== Segment start ==

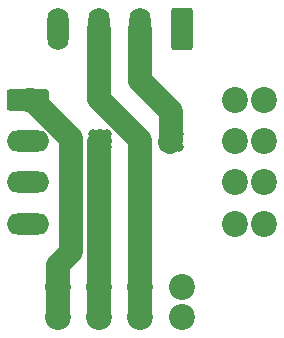
<source format=gbr>
%TF.GenerationSoftware,KiCad,Pcbnew,8.0.2*%
%TF.CreationDate,2024-10-12T15:44:43+02:00*%
%TF.ProjectId,splitX_decoder,73706c69-7458-45f6-9465-636f6465722e,rev?*%
%TF.SameCoordinates,Original*%
%TF.FileFunction,Copper,L2,Bot*%
%TF.FilePolarity,Positive*%
%FSLAX46Y46*%
G04 Gerber Fmt 4.6, Leading zero omitted, Abs format (unit mm)*
G04 Created by KiCad (PCBNEW 8.0.2) date 2024-10-12 15:44:43*
%MOMM*%
%LPD*%
G01*
G04 APERTURE LIST*
G04 Aperture macros list*
%AMRoundRect*
0 Rectangle with rounded corners*
0 $1 Rounding radius*
0 $2 $3 $4 $5 $6 $7 $8 $9 X,Y pos of 4 corners*
0 Add a 4 corners polygon primitive as box body*
4,1,4,$2,$3,$4,$5,$6,$7,$8,$9,$2,$3,0*
0 Add four circle primitives for the rounded corners*
1,1,$1+$1,$2,$3*
1,1,$1+$1,$4,$5*
1,1,$1+$1,$6,$7*
1,1,$1+$1,$8,$9*
0 Add four rect primitives between the rounded corners*
20,1,$1+$1,$2,$3,$4,$5,0*
20,1,$1+$1,$4,$5,$6,$7,0*
20,1,$1+$1,$6,$7,$8,$9,0*
20,1,$1+$1,$8,$9,$2,$3,0*%
G04 Aperture macros list end*
%TA.AperFunction,ComponentPad*%
%ADD10RoundRect,0.250000X-1.550000X0.650000X-1.550000X-0.650000X1.550000X-0.650000X1.550000X0.650000X0*%
%TD*%
%TA.AperFunction,ComponentPad*%
%ADD11O,3.600000X1.800000*%
%TD*%
%TA.AperFunction,ComponentPad*%
%ADD12C,2.200000*%
%TD*%
%TA.AperFunction,ComponentPad*%
%ADD13RoundRect,0.250000X0.650000X1.550000X-0.650000X1.550000X-0.650000X-1.550000X0.650000X-1.550000X0*%
%TD*%
%TA.AperFunction,ComponentPad*%
%ADD14O,1.800000X3.600000*%
%TD*%
%TA.AperFunction,ViaPad*%
%ADD15C,0.800000*%
%TD*%
%TA.AperFunction,Conductor*%
%ADD16C,2.000000*%
%TD*%
G04 APERTURE END LIST*
D10*
%TO.P,J101,1,Pin_1*%
%TO.N,Net-(J101-Pin_1)*%
X157000000Y-114500000D03*
D11*
%TO.P,J101,2,Pin_2*%
%TO.N,Net-(J101-Pin_2)*%
X157000000Y-118000000D03*
%TO.P,J101,3,Pin_3*%
%TO.N,Net-(J101-Pin_3)*%
X157000000Y-121500000D03*
%TO.P,J101,4,Pin_4*%
%TO.N,Net-(J101-Pin_4)*%
X157000000Y-125000000D03*
%TD*%
D12*
%TO.P,J103,1,Pin_1*%
%TO.N,Net-(J101-Pin_1)*%
X159500000Y-130400000D03*
X159500000Y-132900000D03*
%TO.P,J103,2,Pin_2*%
%TO.N,Net-(J101-Pin_2)*%
X163000000Y-130400000D03*
X163000000Y-132900000D03*
%TO.P,J103,3,Pin_3*%
%TO.N,Net-(J101-Pin_3)*%
X166500000Y-130400000D03*
X166500000Y-132900000D03*
%TO.P,J103,4,Pin_4*%
%TO.N,Net-(J101-Pin_4)*%
X170000000Y-130400000D03*
X170000000Y-132900000D03*
%TD*%
%TO.P,J104,1,Pin_1*%
%TO.N,Net-(J101-Pin_4)*%
X174500000Y-125000000D03*
X177000000Y-125000000D03*
%TO.P,J104,2,Pin_2*%
%TO.N,Net-(J101-Pin_3)*%
X174500000Y-121500000D03*
X177000000Y-121500000D03*
%TO.P,J104,3,Pin_3*%
%TO.N,Net-(J101-Pin_2)*%
X174500000Y-118000000D03*
X177000000Y-118000000D03*
%TO.P,J104,4,Pin_4*%
%TO.N,Net-(J101-Pin_1)*%
X174500000Y-114500000D03*
X177000000Y-114500000D03*
%TD*%
D13*
%TO.P,J102,1,Pin_1*%
%TO.N,Net-(J101-Pin_1)*%
X170000000Y-108500000D03*
D14*
%TO.P,J102,2,Pin_2*%
%TO.N,Net-(J101-Pin_2)*%
X166500000Y-108500000D03*
%TO.P,J102,3,Pin_3*%
%TO.N,Net-(J101-Pin_3)*%
X163000000Y-108500000D03*
%TO.P,J102,4,Pin_4*%
%TO.N,Net-(J101-Pin_4)*%
X159500000Y-108500000D03*
%TD*%
D15*
%TO.N,Net-(J101-Pin_3)*%
X165907000Y-122050000D03*
X167050000Y-120907000D03*
X165907000Y-120907000D03*
X167050000Y-122050000D03*
%TO.N,Net-(J101-Pin_2)*%
X163700000Y-118550000D03*
X163700000Y-117400000D03*
X162500000Y-117400000D03*
X162500000Y-118550000D03*
X169750000Y-117400000D03*
X168550000Y-117400000D03*
X168550000Y-118550000D03*
X169750000Y-118550000D03*
%TD*%
D16*
%TO.N,Net-(J101-Pin_1)*%
X160599999Y-117730151D02*
X157369848Y-114500000D01*
X159500000Y-132900000D02*
X159500000Y-130400000D01*
X160599999Y-127400000D02*
X160599999Y-117730151D01*
X159500000Y-130400000D02*
X159500000Y-128499999D01*
X157369848Y-114500000D02*
X157000000Y-114500000D01*
X159500000Y-128499999D02*
X160599999Y-127400000D01*
%TO.N,Net-(J101-Pin_3)*%
X166500000Y-132900000D02*
X166500000Y-121542000D01*
X163000000Y-114437258D02*
X163000000Y-108500000D01*
X166500000Y-121542000D02*
X166497000Y-121539000D01*
X166497000Y-117934258D02*
X163000000Y-114437258D01*
X166497000Y-121539000D02*
X166497000Y-117934258D01*
%TO.N,Net-(J101-Pin_2)*%
X163000000Y-118068000D02*
X163000000Y-132900000D01*
X166500000Y-108500000D02*
X166500000Y-112900000D01*
X169100000Y-115500000D02*
X169100000Y-118000000D01*
X163068000Y-118000000D02*
X163000000Y-118068000D01*
X169118000Y-118000000D02*
X169050000Y-118068000D01*
X166500000Y-112900000D02*
X169100000Y-115500000D01*
%TD*%
M02*

</source>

== Segment end ==

Exercise description: Count the lines in the records above that contain "macros". Reply with the number only.

Output for this exercise: 2